The 95-year-old Berry was a political pioneer in the Arab-American Muslim community.

Recognizing his efforts in organizing and helping bring Arab-Americans and Muslims into the mainstream in metro Detroit, the international terminal at Detroit Metro Airport has been named after him for decades.

A few months ago, the Wayne County Airport Authority agreed to name its new headquarters after Berry due to his notable efforts in helping many of his community members to get government jobs.

Another institution was also named after him, the Michael Berry Career Center in Dearborn Public Schools.

Born in 1920 in southern Lebanon, Beery moved with his family to the US where he graduated from Fordson Junior College, Wayne College, and Detroit College of Law.

In his late twenties, the Muslim immigrant started his first political activities when he got involved in a recall campaign against Derborn Mayor at that time, Orville Hubbard.

In 1950, “he and his associates formed the law practice of Berry, Hopson & Francis in Dearborn,” according to a biography on the website of Michigan State University College of Law, where he has endowed a scholarship.

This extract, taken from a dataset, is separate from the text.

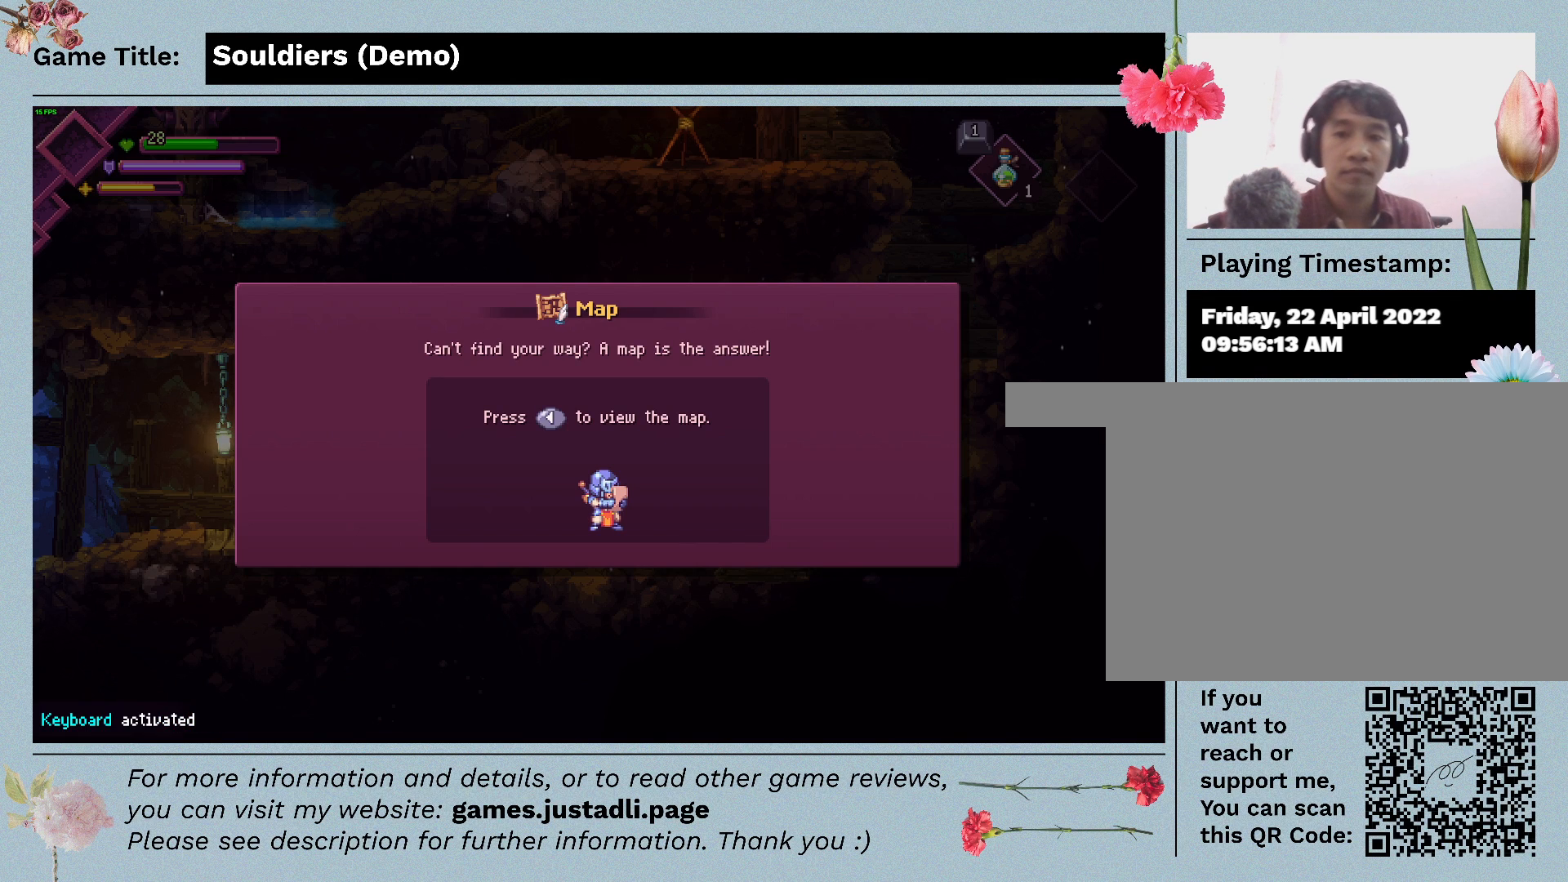
{"keys": [], "mouse": [], "events": []}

After Berry and his family were featured in the Detroit Free Press in 1960s as “the typical American family”, the American Information Agency sponsored a trip in 1966 for the family to Lebanon and Egypt to act as goodwill ambassadors to show that the US cared about its immigrants.

Role model

Offering condolences to the family of the Muslim pioneer, Dearborn Muslim leaders described him a role model of their community.

He “will be missed,” said Dearborn attorney Majed Moughni.

“He was a role model and a great activist for our community. One thing I learned from Mike Berry is to stand up for justice, even if you have to stand alone.”

The deceased Muslim leader is survived by his four daughters, six grandchildren, four great grandchildren and three siblings.

Serving as a road commissioner for the Wayne County between 1967 and 1982, the Muslim leader was the chair of the 16th Congressional Democratic District for four terms starting in the 1960s.

He “quickly put his mark on the agency by righting a skewed bidding system. In one instance, using his science education and lab training, he questioned the composition of fertilizer being purchased and was able to ‘right’ the formula used, opening up the bidding and saving vast amounts of taxpayer dollars,” according to the Michigan State biography.

“His sharp business acumen earned him the position of chairman, which he held for 10 of his nearly 16 years of service,” the biography said.

“While he was chairman of the Commission, Berry’s tenacious involvement in Detroit Metro Airport expansion, tight oversight of the bidding process, and execution of contracts earned him great respect.”

The Islamic Center of America will hold Berry’s funeral at 11 am on Thursday, October 29.

Berry is the second American Muslim pioneer to die within a month.

On September 26, Dr. Jamal Barzinji, President of the International Institute of Islamic Thought (IIIT) passed away.

Barzinji has over forty years of progressive experience in development and leadership of diverse organizations (business, educational, think-tanks, political and charitable), such as Mar-Jac Poultry, Safa Trust, Amana Mutual Funds, SAAR Foundation, Bank Islam Malaysia, Dean of School of Islamic Revealed Knowledge & Social Sciences of International Islamic University Malaysia and North American Islamic Trust (NAIT).